Despite broadsides against the incentives for filming movies and TV shows in New York, Gov. Andrew Cuomo’s proposed budget would extend the credit for another year, through 2025. It would, however, lower the per-film subsidy to 25 cents on the dollar for below-the-line production costs, rather than 30 cents. But the actual size of the credit – $420 million per year – wouldn’t change. “The Executive Budget extends the film credit for another year, through 2025, and reduces the credit rate to ensure the program is sustainable for years to come as the variety and number of productions taking place across New York State continues grow,” Cuomo spokesman Jason Conwall told Newsday.

Created in 2004 to put New York on a level playing field with other major cities – like Vancouver and Toronto – that have used film subsidy programs to attract productions, the film production tax credit has ballooned from a 10% credit capped at $25 million annually to the $420 million-per-year behemoth it is today. Today, in addition to the 30% credit on below-the-line production costs – essentially all costs excluding the salaries of directors, actors and writers – the program also sets aside a portion of that $420 million for a post-production tax credit of 30% for productions in New York City and 35% for productions in the suburbs and upstate. 

In addition to reducing the production tax credit to 25%, Cuomo’s budget proposal would reduce the post-production tax credit to 25% in New York City and to 30% in the suburbs and upstate. Cuomo’s budget proposal would also eliminate some productions from qualifying for the credit. TV shows that only shoot one episode in New York wouldn’t be eligible, for example, and new variety shows would also be excluded from the credit. Variety shows like “Saturday Night Live” that already receive the credit, however, would continue to be eligible.

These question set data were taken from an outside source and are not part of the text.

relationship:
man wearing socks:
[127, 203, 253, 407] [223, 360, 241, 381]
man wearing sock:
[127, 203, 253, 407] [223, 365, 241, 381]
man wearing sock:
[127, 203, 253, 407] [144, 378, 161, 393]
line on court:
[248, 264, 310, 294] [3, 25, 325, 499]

But “SNL” is perhaps a perfect illustration of why many criticize the fact that the tax credit still exists. The sketch comedy program has filmed in New York City since 1975 and carries the iconic tagline, “Live from New York, it’s Saturday night!” While film and TV industry executives often argue against ending the tax credit program by saying that doing so would force them to move production out of the state, it’s hard to imagine an “SNL” cold open ending with “Live from Atlanta, it’s Saturday night!”

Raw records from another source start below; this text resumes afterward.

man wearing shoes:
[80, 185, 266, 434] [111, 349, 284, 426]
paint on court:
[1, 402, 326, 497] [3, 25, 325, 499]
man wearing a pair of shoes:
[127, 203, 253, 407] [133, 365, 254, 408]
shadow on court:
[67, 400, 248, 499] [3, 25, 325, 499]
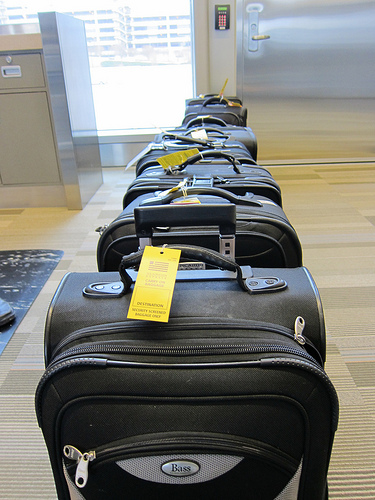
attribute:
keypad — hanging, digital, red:
[213, 1, 232, 35]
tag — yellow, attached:
[123, 243, 181, 328]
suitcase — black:
[48, 254, 339, 499]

Critics of the credit also point to the fact that the majority of jobs supported by it are in New York City, and that the credit’s biggest fans, like Cuomo, have often turned to the film industry for campaign contributions. 

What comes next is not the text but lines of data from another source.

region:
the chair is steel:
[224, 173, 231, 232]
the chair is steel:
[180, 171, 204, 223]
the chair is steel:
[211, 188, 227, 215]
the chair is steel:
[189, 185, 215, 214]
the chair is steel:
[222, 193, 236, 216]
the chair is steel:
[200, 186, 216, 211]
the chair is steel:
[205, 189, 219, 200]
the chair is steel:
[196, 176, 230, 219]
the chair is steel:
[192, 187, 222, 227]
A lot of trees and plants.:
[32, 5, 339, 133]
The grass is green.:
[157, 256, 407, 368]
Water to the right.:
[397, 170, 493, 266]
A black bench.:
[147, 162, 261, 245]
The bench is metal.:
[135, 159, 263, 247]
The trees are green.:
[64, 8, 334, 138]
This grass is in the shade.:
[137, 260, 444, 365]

Some lawmakers, like state Sen. Robert Ortt, have sharply criticized the film tax credit, calling for the program’s end on multiple occasions. Others, like state Sen. Liz Krueger, have praised the program in the past but recently acknowledged that a closer look needs to be taken at whether New York is getting bang for its buck. But for the most part, the credit is popular with legislators – even state Senate Deputy Majority Leader Michael Gianaris, who famously decried company-specific tax breaks for Amazon. Gianaris, whose Queens district houses two of the city’s four main production facilities – Silvercup Studios and Kaufman Astoria Studios – has drawn a distinction between the proposed Amazon tax breaks and the film industry incentives, saying the latter supports jobs going to blue-collar workers, while Amazon didn’t support labor organizing.

Ultimately, the debate over the film tax credits boils down to film industry executives and labor unions saying that they would likely have to move productions away from New York if the credit went away, and fiscal policy experts and academics raising their eyebrows at that notion. For the time being, Cuomo’s budget proposal suggests that the industry folks have nothing to worry about. 

So, if you watch the Oscars broadcast from Los Angeles on Sunday night, don’t forget that if the season favorite “Joker” takes home “Best Picture” and there’s revelry on the now-infamous “Joker stairs” in the Bronx, you just may have New York’s film tax credit to thank for that.